◆ HOW TO COMPLETE THIS TASK: In the entries below, how many lines contain the string "viewing"? Respond with the number only.

═══ DATASET ENTRIES ═══

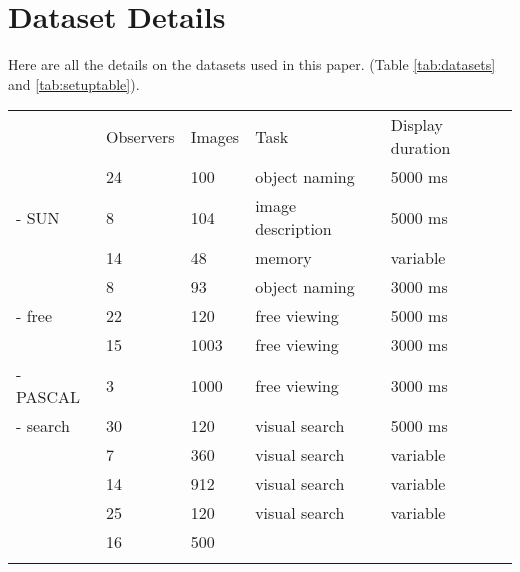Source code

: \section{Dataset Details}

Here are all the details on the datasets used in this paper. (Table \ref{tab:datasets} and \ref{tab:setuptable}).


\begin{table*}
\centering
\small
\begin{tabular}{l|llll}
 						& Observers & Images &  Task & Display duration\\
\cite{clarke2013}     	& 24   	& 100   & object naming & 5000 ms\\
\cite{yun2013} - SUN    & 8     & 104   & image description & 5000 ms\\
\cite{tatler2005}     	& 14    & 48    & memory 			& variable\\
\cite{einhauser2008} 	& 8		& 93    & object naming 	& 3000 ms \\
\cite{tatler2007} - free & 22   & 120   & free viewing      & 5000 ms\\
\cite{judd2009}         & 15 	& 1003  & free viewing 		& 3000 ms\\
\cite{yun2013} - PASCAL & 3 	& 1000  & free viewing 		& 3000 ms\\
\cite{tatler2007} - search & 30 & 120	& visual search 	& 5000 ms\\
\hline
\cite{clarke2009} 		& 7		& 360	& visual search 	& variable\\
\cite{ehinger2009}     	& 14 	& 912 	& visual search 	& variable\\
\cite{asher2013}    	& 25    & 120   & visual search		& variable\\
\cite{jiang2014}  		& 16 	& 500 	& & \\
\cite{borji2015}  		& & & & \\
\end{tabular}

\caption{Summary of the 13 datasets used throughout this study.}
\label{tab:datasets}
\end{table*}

═══

◆ WRITTEN RESPONSE: 3